### EXERCISE DETAILS
Copy out each entry below verbatim, skipping the images.

Extracted page text data:
- - - - - - -

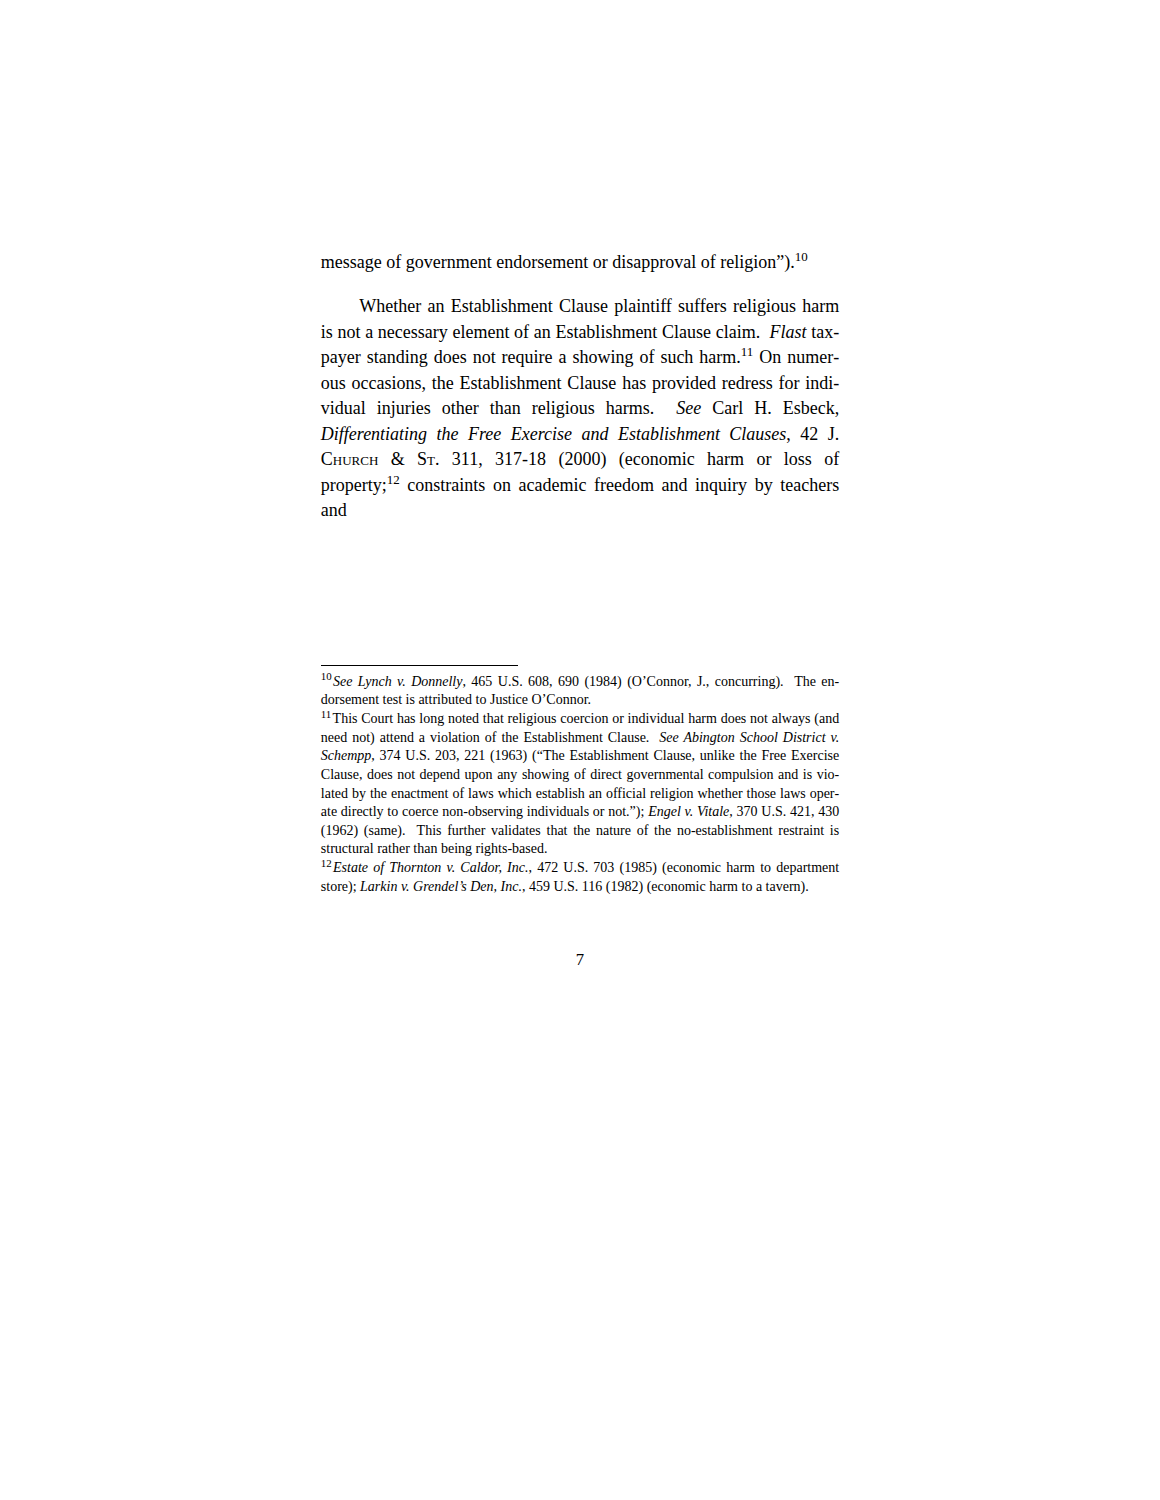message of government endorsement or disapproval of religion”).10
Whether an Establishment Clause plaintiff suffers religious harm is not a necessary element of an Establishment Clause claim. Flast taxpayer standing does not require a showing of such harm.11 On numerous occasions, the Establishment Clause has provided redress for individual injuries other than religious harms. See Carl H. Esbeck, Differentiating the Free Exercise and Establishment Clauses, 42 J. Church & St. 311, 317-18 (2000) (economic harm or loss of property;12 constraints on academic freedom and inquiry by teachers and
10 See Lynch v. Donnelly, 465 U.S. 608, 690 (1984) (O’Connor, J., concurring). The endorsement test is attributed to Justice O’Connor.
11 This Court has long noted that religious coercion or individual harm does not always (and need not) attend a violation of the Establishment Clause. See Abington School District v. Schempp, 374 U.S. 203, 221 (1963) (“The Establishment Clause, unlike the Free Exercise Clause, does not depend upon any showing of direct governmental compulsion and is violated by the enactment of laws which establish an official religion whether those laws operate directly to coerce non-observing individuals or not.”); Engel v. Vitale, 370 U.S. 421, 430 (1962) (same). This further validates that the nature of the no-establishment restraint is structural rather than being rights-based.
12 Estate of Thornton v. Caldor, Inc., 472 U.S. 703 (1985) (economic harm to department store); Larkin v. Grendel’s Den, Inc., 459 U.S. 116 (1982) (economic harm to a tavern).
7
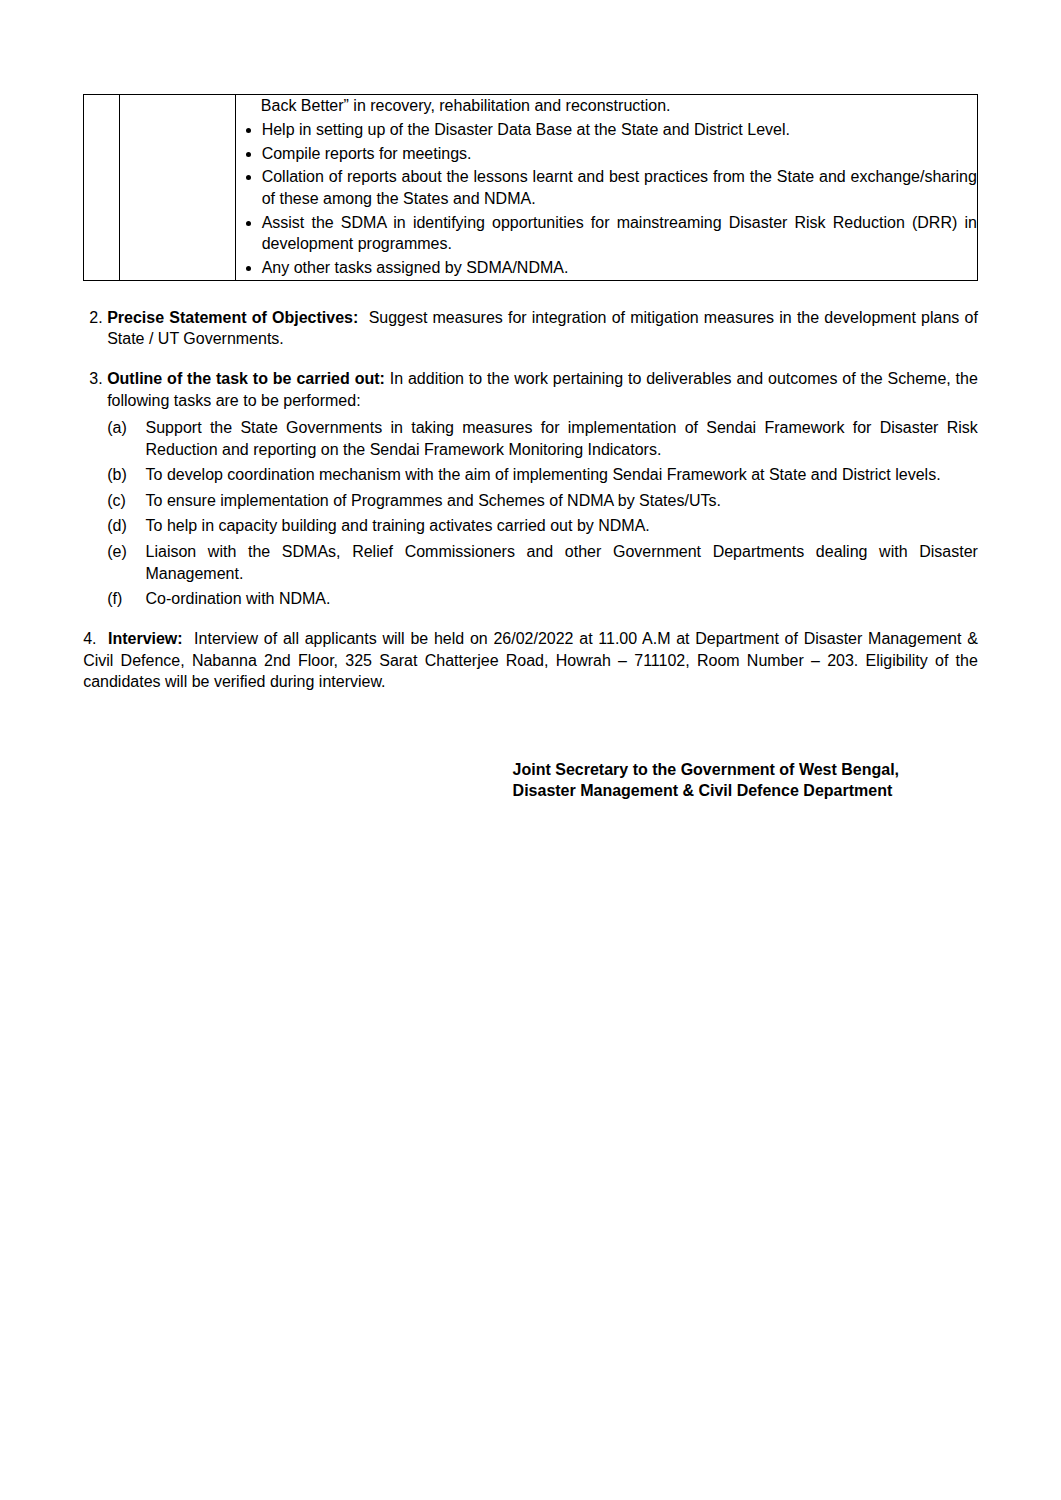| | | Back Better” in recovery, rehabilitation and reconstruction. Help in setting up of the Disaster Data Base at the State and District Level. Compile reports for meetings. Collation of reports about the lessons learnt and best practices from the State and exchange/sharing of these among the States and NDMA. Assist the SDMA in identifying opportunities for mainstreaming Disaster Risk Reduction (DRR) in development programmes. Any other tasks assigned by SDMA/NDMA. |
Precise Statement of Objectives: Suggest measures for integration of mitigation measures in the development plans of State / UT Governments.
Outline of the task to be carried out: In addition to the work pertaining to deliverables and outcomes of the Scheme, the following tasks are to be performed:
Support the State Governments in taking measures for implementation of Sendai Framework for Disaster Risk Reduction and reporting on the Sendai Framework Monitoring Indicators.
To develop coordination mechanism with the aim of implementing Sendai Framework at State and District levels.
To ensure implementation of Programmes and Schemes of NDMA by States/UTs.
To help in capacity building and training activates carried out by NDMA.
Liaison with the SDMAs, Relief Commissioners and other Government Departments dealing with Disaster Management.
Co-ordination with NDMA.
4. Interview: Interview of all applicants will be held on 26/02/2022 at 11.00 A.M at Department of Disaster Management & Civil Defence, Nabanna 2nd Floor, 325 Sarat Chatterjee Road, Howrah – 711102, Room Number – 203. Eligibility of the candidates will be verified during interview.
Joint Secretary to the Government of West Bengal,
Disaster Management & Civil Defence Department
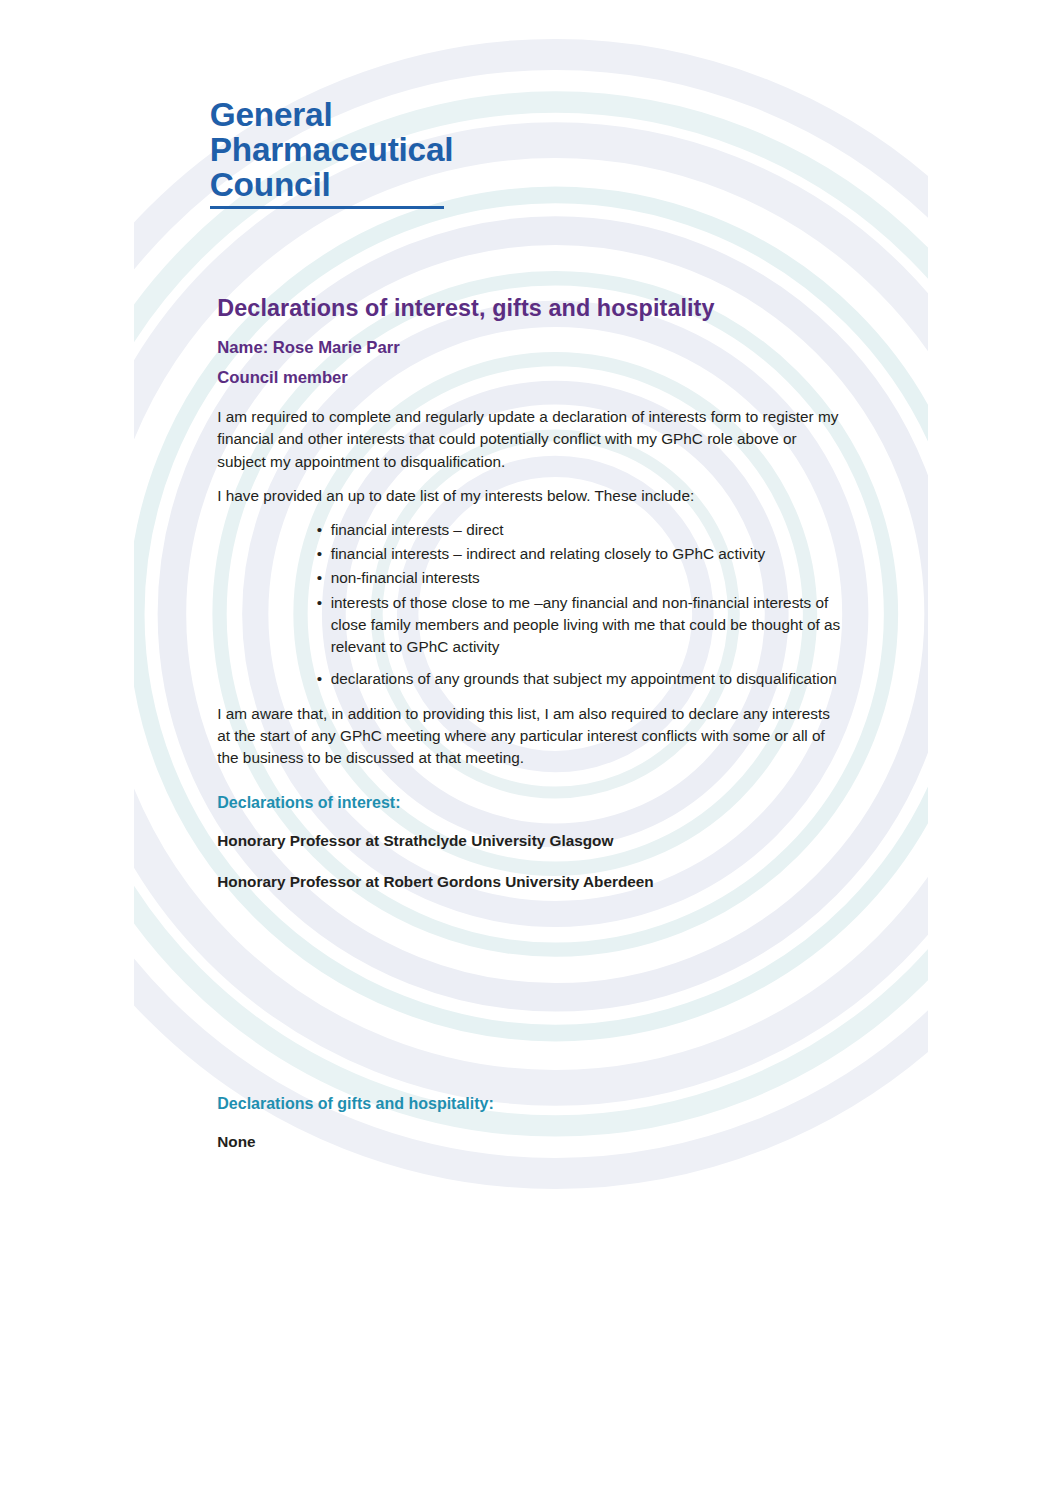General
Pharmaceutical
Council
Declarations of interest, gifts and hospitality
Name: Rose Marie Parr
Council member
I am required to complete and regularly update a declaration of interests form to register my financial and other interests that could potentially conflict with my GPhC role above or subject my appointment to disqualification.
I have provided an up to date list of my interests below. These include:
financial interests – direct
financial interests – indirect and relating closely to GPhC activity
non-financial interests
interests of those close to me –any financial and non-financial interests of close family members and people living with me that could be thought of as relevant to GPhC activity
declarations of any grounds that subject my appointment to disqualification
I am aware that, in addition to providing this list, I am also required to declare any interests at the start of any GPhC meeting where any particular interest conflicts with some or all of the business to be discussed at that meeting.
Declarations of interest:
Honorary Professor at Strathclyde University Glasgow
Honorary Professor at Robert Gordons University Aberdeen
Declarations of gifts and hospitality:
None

- - - - - - -

### SOLUTION FOR THIS PROBLEM
message of government endorsement or disapproval of religion”).10
Whether an Establishment Clause plaintiff suffers religious harm is not a necessary element of an Establishment Clause claim. Flast taxpayer standing does not require a showing of such harm.11 On numerous occasions, the Establishment Clause has provided redress for individual injuries other than religious harms. See Carl H. Esbeck, Differentiating the Free Exercise and Establishment Clauses, 42 J. Church & St. 311, 317-18 (2000) (economic harm or loss of property;12 constraints on academic freedom and inquiry by teachers and
10 See Lynch v. Donnelly, 465 U.S. 608, 690 (1984) (O’Connor, J., concurring). The endorsement test is attributed to Justice O’Connor.
11 This Court has long noted that religious coercion or individual harm does not always (and need not) attend a violation of the Establishment Clause. See Abington School District v. Schempp, 374 U.S. 203, 221 (1963) (“The Establishment Clause, unlike the Free Exercise Clause, does not depend upon any showing of direct governmental compulsion and is violated by the enactment of laws which establish an official religion whether those laws operate directly to coerce non-observing individuals or not.”); Engel v. Vitale, 370 U.S. 421, 430 (1962) (same). This further validates that the nature of the no-establishment restraint is structural rather than being rights-based.
12 Estate of Thornton v. Caldor, Inc., 472 U.S. 703 (1985) (economic harm to department store); Larkin v. Grendel’s Den, Inc., 459 U.S. 116 (1982) (economic harm to a tavern).
7
| | | Back Better” in recovery, rehabilitation and reconstruction. Help in setting up of the Disaster Data Base at the State and District Level. Compile reports for meetings. Collation of reports about the lessons learnt and best practices from the State and exchange/sharing of these among the States and NDMA. Assist the SDMA in identifying opportunities for mainstreaming Disaster Risk Reduction (DRR) in development programmes. Any other tasks assigned by SDMA/NDMA. |
Precise Statement of Objectives: Suggest measures for integration of mitigation measures in the development plans of State / UT Governments.
Outline of the task to be carried out: In addition to the work pertaining to deliverables and outcomes of the Scheme, the following tasks are to be performed:
Support the State Governments in taking measures for implementation of Sendai Framework for Disaster Risk Reduction and reporting on the Sendai Framework Monitoring Indicators.
To develop coordination mechanism with the aim of implementing Sendai Framework at State and District levels.
To ensure implementation of Programmes and Schemes of NDMA by States/UTs.
To help in capacity building and training activates carried out by NDMA.
Liaison with the SDMAs, Relief Commissioners and other Government Departments dealing with Disaster Management.
Co-ordination with NDMA.
4. Interview: Interview of all applicants will be held on 26/02/2022 at 11.00 A.M at Department of Disaster Management & Civil Defence, Nabanna 2nd Floor, 325 Sarat Chatterjee Road, Howrah – 711102, Room Number – 203. Eligibility of the candidates will be verified during interview.
Joint Secretary to the Government of West Bengal,
Disaster Management & Civil Defence Department
General
Pharmaceutical
Council
Declarations of interest, gifts and hospitality
Name: Rose Marie Parr
Council member
I am required to complete and regularly update a declaration of interests form to register my financial and other interests that could potentially conflict with my GPhC role above or subject my appointment to disqualification.
I have provided an up to date list of my interests below. These include:
financial interests – direct
financial interests – indirect and relating closely to GPhC activity
non-financial interests
interests of those close to me –any financial and non-financial interests of close family members and people living with me that could be thought of as relevant to GPhC activity
declarations of any grounds that subject my appointment to disqualification
I am aware that, in addition to providing this list, I am also required to declare any interests at the start of any GPhC meeting where any particular interest conflicts with some or all of the business to be discussed at that meeting.
Declarations of interest:
Honorary Professor at Strathclyde University Glasgow
Honorary Professor at Robert Gordons University Aberdeen
Declarations of gifts and hospitality:
None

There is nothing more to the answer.